* **About this exercise**
Please give back the listing below word for word and drop any images.

* **Input records**
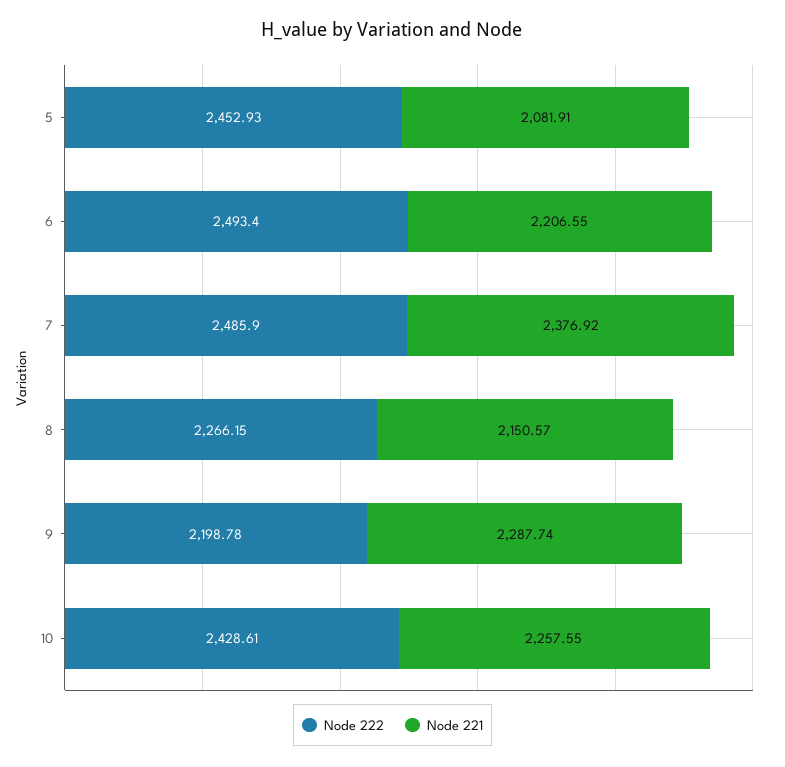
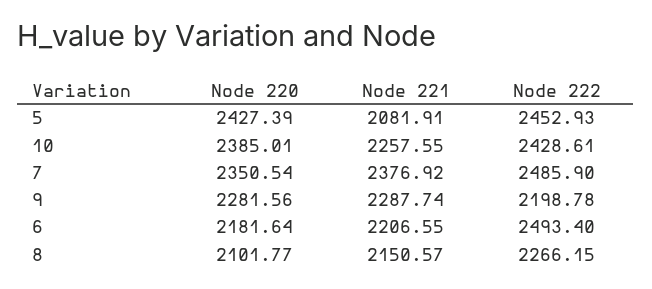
  {
    "Node 222": {
      "5": 2452.93,
      "6": 2493.4,
      "7": 2485.9,
      "8": 2266.15,
      "9": 2198.78,
      "10": 2428.61
    },
    "Node 221": {
      "5": 2081.91,
      "6": 2206.55,
      "7": 2376.92,
      "8": 2150.57,
      "9": 2287.74,
      "10": 2257.55
-   }
+   },
+   "Node 220": {
+     "5": 2427.39,
+     "10": 2385.01,
+     "7": 2350.54,
+     "9": 2281.56,
+     "6": 2181.64,
+     "8": 2101.77
+   }
  }

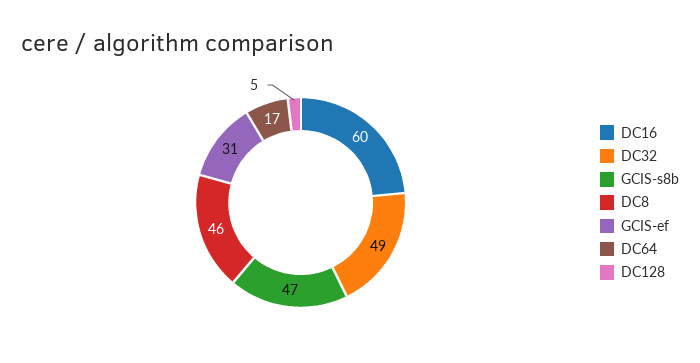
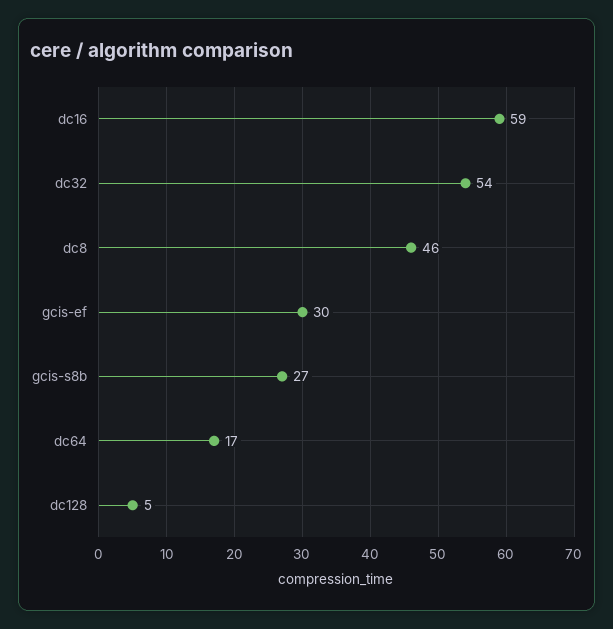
  {
-   "DC16": 60,
+   "DC16": 59,
-   "DC32": 49,
+   "DC32": 54,
-   "GCIS-s8b": 47,
+   "GCIS-s8b": 27,
    "DC8": 46,
-   "GCIS-ef": 31,
+   "GCIS-ef": 30,
    "DC64": 17,
    "DC128": 5
  }

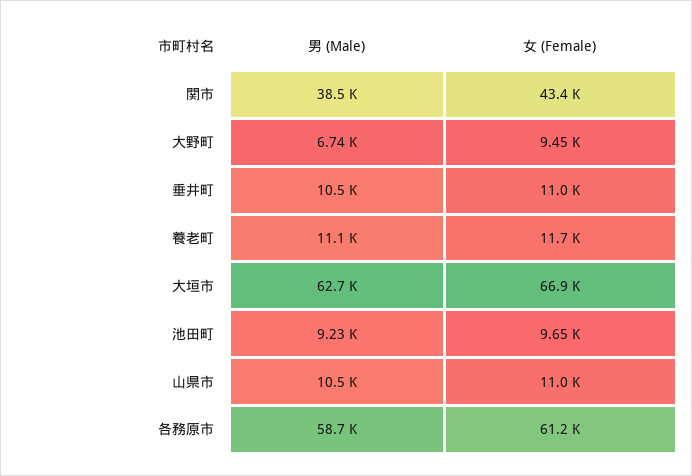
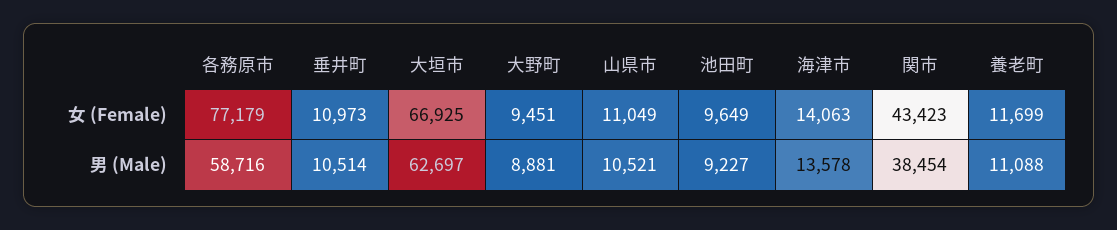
  {
    "男 (Male)": {
      "関市": 38454,
-     "大野町": 6740,
+     "大野町": 8881,
      "垂井町": 10514,
      "養老町": 11088,
      "大垣市": 62697,
      "池田町": 9227,
      "山県市": 10521,
-     "各務原市": 58716
+     "各務原市": 58716,
+     "海津市": 13578
    },
    "女 (Female)": {
      "関市": 43423,
      "大野町": 9451,
      "垂井町": 10973,
      "養老町": 11699,
      "大垣市": 66925,
      "池田町": 9649,
      "山県市": 11049,
-     "各務原市": 61200
+     "各務原市": 77179,
+     "海津市": 14063
    }
  }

* **Solution for this exercise**
  {
    "Node 222": {
      "5": 2452.93,
      "6": 2493.4,
      "7": 2485.9,
      "8": 2266.15,
      "9": 2198.78,
      "10": 2428.61
    },
    "Node 221": {
      "5": 2081.91,
      "6": 2206.55,
      "7": 2376.92,
      "8": 2150.57,
      "9": 2287.74,
      "10": 2257.55
-   }
+   },
+   "Node 220": {
+     "5": 2427.39,
+     "10": 2385.01,
+     "7": 2350.54,
+     "9": 2281.56,
+     "6": 2181.64,
+     "8": 2101.77
+   }
  }

  {
-   "DC16": 60,
+   "DC16": 59,
-   "DC32": 49,
+   "DC32": 54,
-   "GCIS-s8b": 47,
+   "GCIS-s8b": 27,
    "DC8": 46,
-   "GCIS-ef": 31,
+   "GCIS-ef": 30,
    "DC64": 17,
    "DC128": 5
  }

  {
    "男 (Male)": {
      "関市": 38454,
-     "大野町": 6740,
+     "大野町": 8881,
      "垂井町": 10514,
      "養老町": 11088,
      "大垣市": 62697,
      "池田町": 9227,
      "山県市": 10521,
-     "各務原市": 58716
+     "各務原市": 58716,
+     "海津市": 13578
    },
    "女 (Female)": {
      "関市": 43423,
      "大野町": 9451,
      "垂井町": 10973,
      "養老町": 11699,
      "大垣市": 66925,
      "池田町": 9649,
      "山県市": 11049,
-     "各務原市": 61200
+     "各務原市": 77179,
+     "海津市": 14063
    }
  }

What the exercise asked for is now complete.